TEXT UNDER STUDY =>
Segment Open

But while it also gave $1.5 billion more for border security and $12.5 billion for new military spending, there wasn’t any money for Sessions to go after states that have legalized medical marijuana and or where the recreational use of the drug is legal.

The move quashes potential plans to try to prevent 44 states, plus Washington D.C. and the territories of Guam and Puerto Rico, “from implementing their own laws that authorize the use, distribution, possession, or cultivation of medical marijuana.”

The move led pro-legalization advocacy groups and House representatives to urge Congress to amend federal law, removing cannabis from the Controlled Substances Act at a time when support for legalizing marijuana is at an all-time high.

“I reject the idea that America will be a better place if marijuana is sold in every corner store,” Sessions said March 15, likening its use to heroin.

“I am astonished to hear people suggest that we can solve our heroin crisis by legalizing marijuana—so people can trade one life-wrecking dependency for another that’s only slightly less awful.”

America, he said: “needs to say clearly once again that using drugs will destroy your life.”

In 2016 13,000 Americans died of heroin overdoses while a U.S. Drug Enforcement Administration fact sheet reports no deaths from the use of marijuana.

Nonetheless, the U.S. Attorney General’s office has been reviewing an Obama-era directive that prevents the federal government from interfering in state level marijuana laws.

Marijuana possession is still a federal offence and Sessions had been considering whether he should enforce the federal U.S. Controlled Substances Act against users of the drug, which is ranks higher than cocaine and methamphetamines.

While Sessions said at a Justice Department press briefing in February that states can “pass the laws they choose,” he reminded them that it remains “a violation of federal law to distribute marijuana throughout any place in the United States, whether a state legalizes it or not.”

Local and state law enforcement have traditionally been relied on to enforce federal law, but in recent instances where city police forces have refused to support Trump’s executive orders on immigration, the federal government has tried to sanction them.

Sessions reportedly told Colorado Governor John Hickenlooper’s chief of staff last week that he thought Obama’s marijuana directive is “not too far from good policy.”

That means it is time to “ amend federal law in a manner that comports with the available science, public opinion, and with America’s rapidly changing cultural and legal landscape,” said Justin Strekal, Political Director at The National Organization for the Reform of Marijuana Laws (NORML) in a statement May 1.

A recent poll by CBS News released April 20 found a 71 percent majority of Americans opposed federal action to stop marijuana sales in states where the drug had been legalized. In all, it found 61 percent of Americans want marijuana to be legalized—a five percentage point increase from the year before and the highest level of support recorded by the poll.

Republicans , known for hardline drug policies, have begun to support legalization too. Last July a poll showed 45 percent of Republicans support legalization measures. Less than a year before the same poll found 50 percent of Republicans opposed them.

“The people have spoken @realDonaldTrump. Don't let Jeff Sessions' draconian views on [marijuana] run roughshod over states,” wrote Trump campaign adviser Roger Stone on Twitter using the “420” code for pot on April 20.

Marijuana, both legal and medicinal, is projected to pull in $7.1 billion in profits in 2016, according to one study. But while the new spending bill gives medical marijuana patients and the businesses that support them “a measure of certainty,” said Oregon House Representative Earl Blumenauer in a statement Monday, the annual challenge of blocking federal action against state marijuana laws “must end.”

“We need permanent protections for state-legal medical marijuana programs, as well as adult-use,” he said.

The best way to achieve this is “removing cannabis from the Controlled Substances Act,” said Strekal, “so that states possess the flexibility to engage in their own marijuana regulatory policies how best they see fit.”

Segment Closed

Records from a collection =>
Segment Open

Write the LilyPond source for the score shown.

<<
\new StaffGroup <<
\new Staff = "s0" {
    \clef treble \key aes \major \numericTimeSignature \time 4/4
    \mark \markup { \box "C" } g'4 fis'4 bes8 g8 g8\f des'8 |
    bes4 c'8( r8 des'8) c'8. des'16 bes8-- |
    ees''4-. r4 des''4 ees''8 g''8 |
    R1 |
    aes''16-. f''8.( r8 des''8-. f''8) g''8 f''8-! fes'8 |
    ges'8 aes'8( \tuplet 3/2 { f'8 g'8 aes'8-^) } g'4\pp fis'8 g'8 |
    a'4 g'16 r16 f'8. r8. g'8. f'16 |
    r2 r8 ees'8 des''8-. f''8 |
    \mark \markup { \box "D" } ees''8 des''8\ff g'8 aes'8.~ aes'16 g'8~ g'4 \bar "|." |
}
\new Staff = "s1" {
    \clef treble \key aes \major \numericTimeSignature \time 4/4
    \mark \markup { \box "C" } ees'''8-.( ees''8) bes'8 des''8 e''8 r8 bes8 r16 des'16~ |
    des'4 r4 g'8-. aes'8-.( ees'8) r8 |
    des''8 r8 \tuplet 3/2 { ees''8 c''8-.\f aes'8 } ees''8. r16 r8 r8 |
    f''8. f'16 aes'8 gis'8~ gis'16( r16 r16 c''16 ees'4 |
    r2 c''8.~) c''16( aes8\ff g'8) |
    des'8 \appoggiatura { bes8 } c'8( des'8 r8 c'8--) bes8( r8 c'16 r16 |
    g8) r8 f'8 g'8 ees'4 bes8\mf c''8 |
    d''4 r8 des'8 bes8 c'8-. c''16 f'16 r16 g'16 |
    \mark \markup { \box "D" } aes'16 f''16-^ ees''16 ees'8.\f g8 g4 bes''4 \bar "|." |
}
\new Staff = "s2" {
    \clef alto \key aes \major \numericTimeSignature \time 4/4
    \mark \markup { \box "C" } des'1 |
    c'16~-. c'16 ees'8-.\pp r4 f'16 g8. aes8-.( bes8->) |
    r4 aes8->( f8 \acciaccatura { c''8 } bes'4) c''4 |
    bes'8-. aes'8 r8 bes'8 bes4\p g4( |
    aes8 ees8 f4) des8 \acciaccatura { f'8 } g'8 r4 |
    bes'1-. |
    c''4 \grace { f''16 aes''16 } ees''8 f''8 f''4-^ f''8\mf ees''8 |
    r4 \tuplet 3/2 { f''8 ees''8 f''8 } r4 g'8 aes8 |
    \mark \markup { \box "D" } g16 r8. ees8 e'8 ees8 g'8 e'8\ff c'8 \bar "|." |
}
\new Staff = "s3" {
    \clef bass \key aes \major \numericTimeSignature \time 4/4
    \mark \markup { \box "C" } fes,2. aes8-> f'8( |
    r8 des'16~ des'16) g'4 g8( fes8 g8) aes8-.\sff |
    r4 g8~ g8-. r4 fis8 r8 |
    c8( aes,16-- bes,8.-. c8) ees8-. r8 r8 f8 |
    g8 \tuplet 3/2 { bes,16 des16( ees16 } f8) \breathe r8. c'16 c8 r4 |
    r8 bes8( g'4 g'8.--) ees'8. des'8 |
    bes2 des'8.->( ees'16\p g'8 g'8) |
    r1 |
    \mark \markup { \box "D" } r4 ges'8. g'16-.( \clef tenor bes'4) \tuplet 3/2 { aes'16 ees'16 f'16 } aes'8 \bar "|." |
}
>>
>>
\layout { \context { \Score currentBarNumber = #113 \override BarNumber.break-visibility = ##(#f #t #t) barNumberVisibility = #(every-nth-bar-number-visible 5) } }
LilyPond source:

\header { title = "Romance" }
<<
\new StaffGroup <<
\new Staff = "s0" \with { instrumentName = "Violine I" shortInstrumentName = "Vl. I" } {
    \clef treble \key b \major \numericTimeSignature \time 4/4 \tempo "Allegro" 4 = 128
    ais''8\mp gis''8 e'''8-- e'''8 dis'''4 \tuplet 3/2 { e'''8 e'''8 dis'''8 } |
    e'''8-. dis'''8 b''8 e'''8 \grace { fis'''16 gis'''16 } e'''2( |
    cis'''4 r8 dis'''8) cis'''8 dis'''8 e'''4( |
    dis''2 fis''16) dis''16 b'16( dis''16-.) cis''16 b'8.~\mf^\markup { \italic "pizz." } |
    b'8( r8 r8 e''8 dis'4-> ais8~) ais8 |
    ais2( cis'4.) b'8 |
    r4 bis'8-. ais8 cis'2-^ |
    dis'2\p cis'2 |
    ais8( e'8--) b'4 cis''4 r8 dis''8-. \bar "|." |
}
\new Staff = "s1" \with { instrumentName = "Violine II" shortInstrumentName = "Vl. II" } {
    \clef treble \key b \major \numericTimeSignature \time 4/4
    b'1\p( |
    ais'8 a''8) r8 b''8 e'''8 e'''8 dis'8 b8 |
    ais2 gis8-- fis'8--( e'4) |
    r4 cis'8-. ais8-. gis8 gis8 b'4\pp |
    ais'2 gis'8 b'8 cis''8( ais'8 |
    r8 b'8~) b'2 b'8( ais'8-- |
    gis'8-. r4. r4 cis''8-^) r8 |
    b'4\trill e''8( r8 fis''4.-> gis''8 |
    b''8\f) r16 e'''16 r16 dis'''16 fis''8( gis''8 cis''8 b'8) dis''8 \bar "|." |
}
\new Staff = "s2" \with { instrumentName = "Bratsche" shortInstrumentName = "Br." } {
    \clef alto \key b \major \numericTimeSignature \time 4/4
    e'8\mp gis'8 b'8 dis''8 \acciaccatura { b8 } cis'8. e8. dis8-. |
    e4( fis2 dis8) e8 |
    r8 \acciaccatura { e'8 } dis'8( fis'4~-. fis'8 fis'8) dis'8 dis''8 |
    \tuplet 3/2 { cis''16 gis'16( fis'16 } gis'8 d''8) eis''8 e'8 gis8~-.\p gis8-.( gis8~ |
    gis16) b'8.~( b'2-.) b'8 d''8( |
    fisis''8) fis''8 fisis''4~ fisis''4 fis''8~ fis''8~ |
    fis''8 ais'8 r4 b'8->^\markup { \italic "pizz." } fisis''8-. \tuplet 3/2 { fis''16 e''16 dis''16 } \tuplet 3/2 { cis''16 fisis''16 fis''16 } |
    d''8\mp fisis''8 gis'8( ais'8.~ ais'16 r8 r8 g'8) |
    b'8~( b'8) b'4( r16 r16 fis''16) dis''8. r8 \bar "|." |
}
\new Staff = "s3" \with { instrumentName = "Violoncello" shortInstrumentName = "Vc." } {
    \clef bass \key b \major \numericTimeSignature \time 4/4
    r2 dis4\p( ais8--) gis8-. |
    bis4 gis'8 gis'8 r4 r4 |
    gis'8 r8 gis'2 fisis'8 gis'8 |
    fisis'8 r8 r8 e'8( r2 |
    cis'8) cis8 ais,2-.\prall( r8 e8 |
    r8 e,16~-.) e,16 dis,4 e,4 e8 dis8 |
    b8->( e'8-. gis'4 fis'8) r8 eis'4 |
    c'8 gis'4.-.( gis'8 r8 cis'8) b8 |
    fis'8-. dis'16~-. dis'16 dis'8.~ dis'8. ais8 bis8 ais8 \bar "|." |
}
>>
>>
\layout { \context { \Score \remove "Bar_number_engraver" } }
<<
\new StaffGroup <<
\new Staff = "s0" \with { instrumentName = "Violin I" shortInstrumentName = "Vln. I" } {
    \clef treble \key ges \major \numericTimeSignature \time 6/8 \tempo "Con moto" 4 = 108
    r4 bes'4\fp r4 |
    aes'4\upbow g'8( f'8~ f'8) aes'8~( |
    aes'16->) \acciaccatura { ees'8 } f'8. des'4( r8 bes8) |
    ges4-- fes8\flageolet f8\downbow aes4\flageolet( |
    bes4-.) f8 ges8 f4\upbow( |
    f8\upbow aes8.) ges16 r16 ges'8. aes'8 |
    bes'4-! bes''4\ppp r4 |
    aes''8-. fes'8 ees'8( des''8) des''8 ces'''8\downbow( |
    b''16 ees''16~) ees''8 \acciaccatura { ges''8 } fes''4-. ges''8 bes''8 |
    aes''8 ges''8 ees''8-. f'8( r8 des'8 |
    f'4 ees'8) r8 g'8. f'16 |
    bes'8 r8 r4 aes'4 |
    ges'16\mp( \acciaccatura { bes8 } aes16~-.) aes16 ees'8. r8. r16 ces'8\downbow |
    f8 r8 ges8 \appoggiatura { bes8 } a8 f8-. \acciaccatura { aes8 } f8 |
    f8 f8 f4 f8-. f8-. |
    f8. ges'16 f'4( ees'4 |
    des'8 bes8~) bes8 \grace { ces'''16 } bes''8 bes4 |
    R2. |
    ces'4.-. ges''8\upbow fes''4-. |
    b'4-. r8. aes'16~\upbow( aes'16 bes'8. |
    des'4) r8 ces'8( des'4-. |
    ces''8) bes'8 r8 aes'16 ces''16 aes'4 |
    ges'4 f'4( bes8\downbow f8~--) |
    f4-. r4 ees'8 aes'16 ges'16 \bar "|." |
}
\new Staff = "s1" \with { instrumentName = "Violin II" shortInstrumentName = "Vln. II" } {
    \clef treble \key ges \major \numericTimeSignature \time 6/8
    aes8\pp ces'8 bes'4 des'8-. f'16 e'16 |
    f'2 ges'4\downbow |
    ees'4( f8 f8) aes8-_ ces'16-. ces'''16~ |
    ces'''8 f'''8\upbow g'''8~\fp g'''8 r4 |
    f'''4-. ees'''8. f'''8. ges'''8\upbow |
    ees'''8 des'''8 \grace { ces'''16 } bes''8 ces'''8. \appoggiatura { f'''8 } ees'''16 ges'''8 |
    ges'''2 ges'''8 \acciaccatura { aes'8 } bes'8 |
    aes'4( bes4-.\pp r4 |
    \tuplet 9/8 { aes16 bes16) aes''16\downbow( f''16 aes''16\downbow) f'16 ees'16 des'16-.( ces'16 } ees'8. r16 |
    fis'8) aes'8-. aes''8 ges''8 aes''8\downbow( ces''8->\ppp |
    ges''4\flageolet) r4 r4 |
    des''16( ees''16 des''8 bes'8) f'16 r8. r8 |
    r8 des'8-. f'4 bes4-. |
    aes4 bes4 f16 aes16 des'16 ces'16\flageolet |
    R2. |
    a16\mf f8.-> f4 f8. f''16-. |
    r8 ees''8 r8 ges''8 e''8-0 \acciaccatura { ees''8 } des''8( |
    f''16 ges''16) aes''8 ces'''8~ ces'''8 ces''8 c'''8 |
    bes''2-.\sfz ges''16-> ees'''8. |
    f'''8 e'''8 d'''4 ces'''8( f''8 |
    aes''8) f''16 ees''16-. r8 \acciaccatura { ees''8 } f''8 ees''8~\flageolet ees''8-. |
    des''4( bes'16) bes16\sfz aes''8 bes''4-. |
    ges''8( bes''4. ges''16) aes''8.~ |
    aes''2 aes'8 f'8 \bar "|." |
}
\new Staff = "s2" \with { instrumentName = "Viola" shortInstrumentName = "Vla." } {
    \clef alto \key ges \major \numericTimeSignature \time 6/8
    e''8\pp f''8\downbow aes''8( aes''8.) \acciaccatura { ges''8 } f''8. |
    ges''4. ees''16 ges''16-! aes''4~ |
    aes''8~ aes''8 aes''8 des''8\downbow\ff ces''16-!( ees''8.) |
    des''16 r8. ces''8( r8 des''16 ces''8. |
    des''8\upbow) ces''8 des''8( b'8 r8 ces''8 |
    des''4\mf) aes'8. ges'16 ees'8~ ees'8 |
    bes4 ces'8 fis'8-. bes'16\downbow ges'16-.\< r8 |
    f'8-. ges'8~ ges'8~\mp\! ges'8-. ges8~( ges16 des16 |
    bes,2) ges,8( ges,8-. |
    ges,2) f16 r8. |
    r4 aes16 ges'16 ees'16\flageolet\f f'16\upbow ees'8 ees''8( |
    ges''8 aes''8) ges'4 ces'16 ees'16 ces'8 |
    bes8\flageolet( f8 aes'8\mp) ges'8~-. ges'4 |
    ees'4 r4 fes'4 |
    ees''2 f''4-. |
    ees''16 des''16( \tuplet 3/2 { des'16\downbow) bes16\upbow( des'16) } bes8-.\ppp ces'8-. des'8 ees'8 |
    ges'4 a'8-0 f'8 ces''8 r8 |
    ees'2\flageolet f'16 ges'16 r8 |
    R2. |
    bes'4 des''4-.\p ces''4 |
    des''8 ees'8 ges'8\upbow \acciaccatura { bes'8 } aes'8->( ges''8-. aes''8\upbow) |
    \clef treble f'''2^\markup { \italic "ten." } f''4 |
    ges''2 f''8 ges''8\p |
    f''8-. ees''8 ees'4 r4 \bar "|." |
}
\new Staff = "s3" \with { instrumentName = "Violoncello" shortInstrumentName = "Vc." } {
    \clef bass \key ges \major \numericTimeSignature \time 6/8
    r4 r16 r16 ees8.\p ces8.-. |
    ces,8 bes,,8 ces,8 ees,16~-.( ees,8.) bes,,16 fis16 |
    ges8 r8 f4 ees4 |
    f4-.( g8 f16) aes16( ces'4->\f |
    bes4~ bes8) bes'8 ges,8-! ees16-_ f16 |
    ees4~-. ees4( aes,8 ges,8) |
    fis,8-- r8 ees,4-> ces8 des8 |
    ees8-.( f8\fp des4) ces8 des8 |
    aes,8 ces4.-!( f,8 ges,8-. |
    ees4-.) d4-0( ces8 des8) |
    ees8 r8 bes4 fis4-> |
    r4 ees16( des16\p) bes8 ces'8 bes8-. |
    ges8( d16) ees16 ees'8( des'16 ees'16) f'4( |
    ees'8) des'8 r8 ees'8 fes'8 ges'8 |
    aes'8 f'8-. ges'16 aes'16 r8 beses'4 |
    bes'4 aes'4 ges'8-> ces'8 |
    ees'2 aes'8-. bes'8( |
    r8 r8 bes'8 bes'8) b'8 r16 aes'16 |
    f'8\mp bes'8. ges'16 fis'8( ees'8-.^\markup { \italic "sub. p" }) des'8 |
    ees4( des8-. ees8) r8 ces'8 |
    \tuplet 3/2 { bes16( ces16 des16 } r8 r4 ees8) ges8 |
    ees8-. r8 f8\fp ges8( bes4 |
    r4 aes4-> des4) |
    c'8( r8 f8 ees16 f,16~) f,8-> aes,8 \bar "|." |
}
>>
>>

Segment Closed

In the article on federal marijuana policy, write out the stretch from "The move led" through "an all-time high.", swapping "all-time high" for "record high".

The move led pro-legalization advocacy groups and House representatives to urge Congress to amend federal law, removing cannabis from the Controlled Substances Act at a time when support for legalizing marijuana is at an record high.